Sun Dec 4 09:28:05 PST 2022

Hi Sagi, thank you for your inputs

It seems to me that logging nvme command id is sufficient and there is no need to log also tag and genctr separately
This is due to the fact that command id is constructed as such:

| xxxx | xxxxxxxxxxxx |
  gen    request tag

What do you think?

Regarding the io timeout value, I got your point..
logging the io timeout threshold (which is the delta from allocation to submission) is sufficient

regarding nvme-tcp trace points -  I don’t believe that would help.
This timeout log is on the host side, and we can't ensure that a customer that is running nvme host will enable/use trace points
In addition, the whole point of this specific log is for debug, I guess - right?

How does this log look?
kernel: nvme nvme0: queue 4: cntlid 1 type 4 cid 4163 opcode 0x2 io timeout threshold 30000ms
(Including the cntlid, cid (which includes genctr+tag), opc, and timeout threshold value in ms)

comparing to the existing log:
kernel: nvme nvme0: queue 4: timeout request 0x43 type 4

let me know if that make sense and I will submit an updated patch.

Thanks
Amit

Internal Use - Confidential

-----Original Message-----
From: Sagi Grimberg <sagi at grimberg.me> 
Sent: Monday, 21 November 2022 16:34
To: Engel, Amit <Amit.Engel at Dell.com>; linux-nvme at lists.infradead.org
Subject: Re: [PATCH] nvme-tcp: add additional info for nvme_tcp_timeout log

[EXTERNAL EMAIL] 

> Hi Sagi.
> 
> The previous msg:
> nvme nvme0: queue 0: timeout request 0x0 type 4
> 
> We found it more useful to have also:
> cmd opc that was timed out

That is fine

> command id that was timed out

That is the lower 12 bits of the tag.
You can introduce a generic helper to extract genctr+cid from a tag.

> The timeout value for this specific io - in case of a timeout - it 
> make sense to know the timeout value itself more info about the blk rq - such as:
> 	a. time of a request that was allocated for the IO that was timed out
> 	b. time of the timed out IO that was submitted to the device

I don't understand what added value that is providing you.
An IO timeout is usually (if not universally) >> the delta from tag allocation to submission.

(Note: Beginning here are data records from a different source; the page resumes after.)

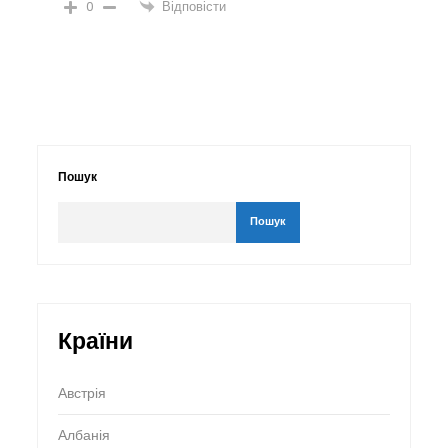
Відповісти
0
Пошук
Пошук
Країни
Австрія
Албанія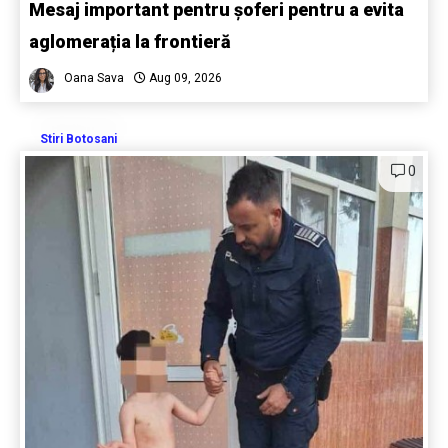
Mesaj important pentru șoferi pentru a evita
aglomerația la frontieră
Oana Sava
Aug 09, 2026
Stiri Botosani
0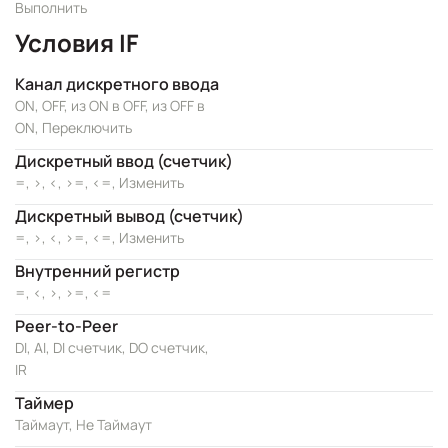
Выполнить
Условия IF
Канал дискретного ввода
ON, OFF, из ON в OFF, из OFF в
ON, Переключить
Дискретный ввод (счетчик)
=, >, <, >=, <=, Изменить
Дискретный вывод (счетчик)
=, >, <, >=, <=, Изменить
Внутренний регистр
=, <, >, >=, <=
Peer-to-Peer
DI, AI, DI счетчик, DO счетчик,
IR
Таймер
Таймаут, Не Таймаут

This is debug information, and in my mind the proper place for this type of debug is blktrace.

> The log is already exists, why not provide additional info that can help with io timeouts debug?

We can say that about a lot of things.

There is negative value from spam information in the log which is debug in nature and is separate from the normal error/warn log information.

If this information existed in the form of trace points would that solve your problem? Keith had a patch for nvme-tcp trace points, which can provide this type of information.